§ **Text under study**
══════

Posted by Menlo Voter, a resident of the Menlo Park: other neighborhood, on Oct 18, 2011 at 8:02 pm
I think what Peter is saying is that he made a mistake. he thought the union endoresement dinn't come with a quid pro quo. It turned out that it did. he is warning that it is likely the current endorsements come with the same.
Posted by Peter Carpenter, a resident of the Atherton: Lindenwood neighborhood, on Oct 18, 2011 at 8:39 pm Peter Carpenter is a member (registered user) of Almanac Online
The Fire Board tonight adopted the following policy. It would be enlightening if those Fire Board candidates who have accepted the union's endorsement would publicly state that they will adhere to this policy notwithstanding any potentially conflicting commitments that they might have made to the union.
" LABOR RELATIONS COMMUNICATIONS POLICY
MENLO PARK FIRE PROTECTION DISTRICT
The purpose of this policy is to set guidelines for the Board of Directors and District staff, in the interest of promoting fairness and integrity in the process, to avoid actions that would circumvent the District’s designated bargaining teams to ensure that labor negotiations are conducted in good faith.
STATEMENT OF POLICY
It is the policy of the Board of Directors that all of its members and
District staff shall abide by the following guiding principles during any period when labor negotiations are occurring between the District and any District bargaining group.
1. All labor negotiations will be conducted by designated
representatives at the bargaining table. All District
representatives operate upon the direction of the Board of
2. No individual Board member will individually negotiate with any
bargaining group member.
3. District representatives commit to keeping the Board fully
informed and advising them of all substantive proposals.
4. Each Board member shall inform the Fire Chief at their earliest
convenience and publicly disclose in open session the general
substance of any communications he or she has had with any
District bargaining group member(s) that has any reference to any
labor negotiations with the District.
5. Consistent with Government Code section 54963, confidentiality
of closed session discussions will be maintained."

══════

§ **Data**

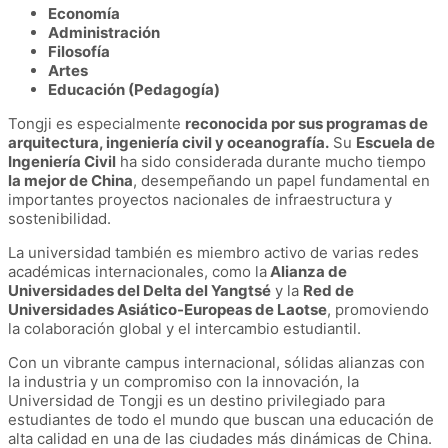
Economía
Administración
Filosofía
Artes
Educación (Pedagogía)
Tongji es especialmente
reconocida por sus programas de
arquitectura, ingeniería civil y oceanografía.
Su
Escuela de
Ingeniería Civil
ha sido considerada durante mucho tiempo
la mejor de China
, desempeñando un papel fundamental en
importantes proyectos nacionales de infraestructura y
sostenibilidad.
La universidad también es miembro activo de varias redes
académicas internacionales, como la
Alianza de
Universidades del Delta del Yangtsé
y la
Red de
Universidades Asiático-Europeas de Laotse
, promoviendo
la colaboración global y el intercambio estudiantil.
Con un vibrante campus internacional, sólidas alianzas con
la industria y un compromiso con la innovación, la
Universidad de Tongji es un destino privilegiado para
estudiantes de todo el mundo que buscan una educación de
alta calidad en una de las ciudades más dinámicas de China.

══════

§ **Required work**
a: Copy out the entries verbatim from their start up to and including the line with "la mejor de China", leaving out the pictures.
b: Write what comes next in the forum thread on the fire district's labor relations policy.
The forum thread and the entries have nothing to do with each other.

§ **Responses to the exercise**
a:
Economía
Administración
Filosofía
Artes
Educación (Pedagogía)
Tongji es especialmente
reconocida por sus programas de
arquitectura, ingeniería civil y oceanografía.
Su
Escuela de
Ingeniería Civil
ha sido considerada durante mucho tiempo
la mejor de China

b:
Posted by Peter Carpenter, a resident of the Atherton: Lindenwood neighborhood, on Oct 19, 2011 at 6:55 am
Some pertinent comments from our neighboring city:
"So the next question then is WHY does Palo Alto have so many ff's collecting a huge paycheck and retiring at 50 and collecting 90% inflation adjusting salaries for the next 35 years of their post retirement date. The reason is the financial largesse the unions contribute to politicians like Price. Price and her brethren represent the unions not the citizens of Palo Alto. It is a self funding situation. Price and her buddies raise the compensation and benefits of the union employees. The union take part of the increase and make sure Price and her buddies are re-elected. Same thing happens next election cycle. Pretty soon ff's are costing the city $225K a year. All because the rest of us sit on the sidelines and don't get involved."
Posted by Thanks Roy, a resident of the Menlo Park: other neighborhood, on Oct 19, 2011 at 10:37 am
Truth, exactly WHAT did the council members do again for the two tier union agreements again? Answer: Nothing. They piggybacked on the Measure L Committee's success, and decided that they better get on board. Roy was the Co-Chair, he deserves at least half the credit!
Posted by Peter Carpenter, a resident of the Atherton: Lindenwood neighborhood, on Oct 19, 2011 at 10:43 am
TR asks:"exactly WHAT did the council members do again for the two tier union agreements again"
They made it City policy - something that Measure L did not do.
We have a representative form of local government and the MP Council had the courage touch the third rail of public pensions. They were not the first to do so nor will they be the last but they did it. They were certainly encouraged by Measure L but not they were not compelled to act as they did.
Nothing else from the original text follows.